Newbie question here, so I apologize in advance...

I'm planning on racking a pair of these in a 1u case to use for stereo applications, so I'd like to use stepped switches throughout. Can I use single-gang throughout, including the mid sweep (P4)? If so, do I need to recalculate the resistance?

Thanks.
 
Mid frequency sweep (P4a and P4b) needs to be dual gang. The others can be single gang. If you look at the schematic, 'HI' (Dual 10k Linear) and 'MID' (Dual 10K Linear) are wired so each gang/track is in parallel, so Hi (P2A and B) is working like a 5k single track linear pot, Mid (P3A and B) is also like a 5k single track linear pot. Only one half of P1 is used so it is acting like a single track 22k linear pot. P4 is the only one that really takes advantage of both tracks fully.
 
Another question... Is it possible to limit the amount of cut/boost by simply changing the value of a few resistors, as in the sontec mod? I'm not likely to need more than 5 or 6db.
 
I am going to build two of these fairly soon and even though I haven't heard them yet, I have a feeling that they might be suitable for a home built mixer application. Any thoughts on building 8 channels of these to run into a neumann summing amp? Just wondering if these are 'universal' enough to use on a multiple channels/sources with or without the neutrik tranny. Any opinions/suggestions?
Thanks.
 
Another question... Is it possible to limit the amount of cut/boost by simply changing the value of a few resistors, as in the sontec mod? I'm not likely to need more than 5 or 6db.
Yes. You can always reduced the range of a pot by replacing with a smaller value pot, with resistors on both sides.
For example, if you want to reduce the range of a 1000 ohm pot by 1/2, substitute a 500 ohm pot with 250 ohm resistors on both sides in series. Then your circuit still sees the same total resistance, but your adjustment is reduced.
You can also put a resistor in parallel with a pot to reduce it's value.
If the pot is log scaled, the math is different, but you might still be able to achieve a similar effect.

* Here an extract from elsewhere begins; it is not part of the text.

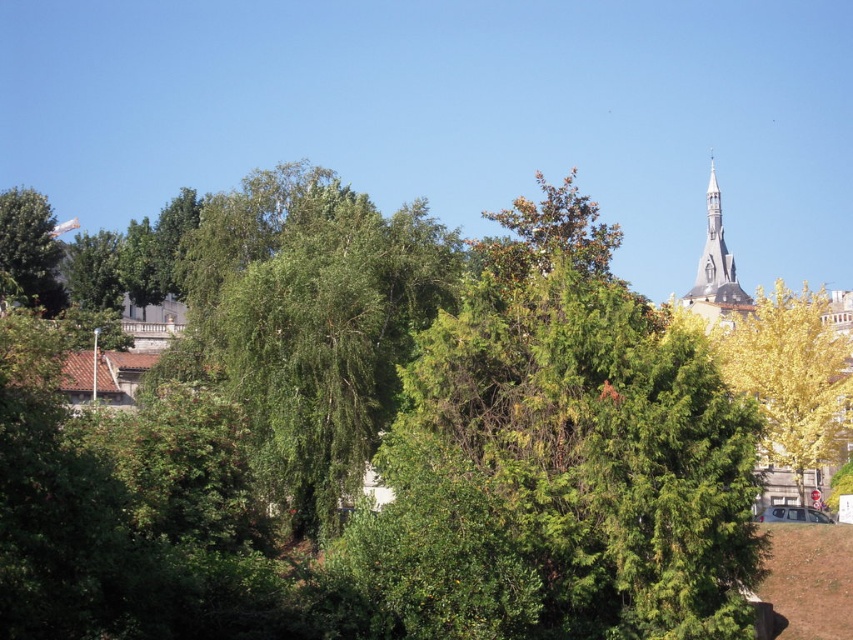
You are standing at the point with coordinates point (798,472) and want to move towards point (39,225). Given that the path between them is clear, will you be moving towards the foreground or background of the image?

Since point (798,472) is closer to the camera than point (39,225), moving from point (798,472) towards point (39,225) means you are moving away from the foreground and towards the background of the image.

With an Excel spreadsheet and the series/parallel equations for combining resistances, you should be able to come up with something.


 
dmp said:
My pair do not have a 6dB loss... maybe double check that the are connected w / balanced in / out correctly.

I double checked and they are balanced i/o correctly. i have two modules built, one with xfr and one without and both modules exhibit the same behavior (so the error shouldn't be in the input stage). I tried swapping opamps in the i/o, and i've double checked the component values and all seem okay. It has to be a wrong component value somewhere though, as the symptom is present on both modules.

any ideas of where to look? both are using doa's, maybe i should try swapping to ic chips and see if the clears up the symptom?
 
A few thoughts -
Losing 6dB means that your signal is dropping in half. 6 dB is also the amount the output balancing stage will add -  why? Because the unbalanced signal (input to r16 on the schamatic) is inverted by the U4 opamp stage to create the (-) for the balanced signal. Think of your unbalanced as a simple waveform - create it's opposite phase - and then the  (+) (-) when seen by a balanced input has the voltage doubled.
So where to look? Is U4 working correctly? You should be getting 6dB of gain from the unbalanced to balanced signal there at the output. 
 
Also, to help understand the circuit, the input amp, U1, is a differential inverting amp stage. It creates an output based on the differences in the (+) & (-) input. Because the input r1, r2 are 20k, and the feedback r3 r4 are 10k, the gain of the stage is 0.5, so there is a 6dB decrease.
 
dmp said:
A few thoughts -
Losing 6dB means that your signal is dropping in half. 6 dB is also the amount the output balancing stage will add -  why? Because the unbalanced signal (input to r16 on the schamatic) is inverted by the U4 opamp stage to create the (-) for the balanced signal. Think of your unbalanced as a simple waveform - create it's opposite phase - and then the  (+) (-) when seen by a balanced input has the voltage doubled.
So where to look? Is U4 working correctly? You should be getting 6dB of gain from the unbalanced to balanced signal there at the output.
dmp said:
Also, to help understand the circuit, the input amp, U1, is a differential inverting amp stage. It creates an output based on the differences in the (+) & (-) input. Because the input r1, r2 are 20k, and the feedback r3 r4 are 10k, the gain of the stage is 0.5, so there is a 6dB decrease.

Thanks for putting me on the right track! I dug back into it and worked from U4 through the circuit. Come to find out, there's a huge difference between 680 and 680k!! :eek: 

I should be able to get a couple 680k resistors tomorrow, i will let you know!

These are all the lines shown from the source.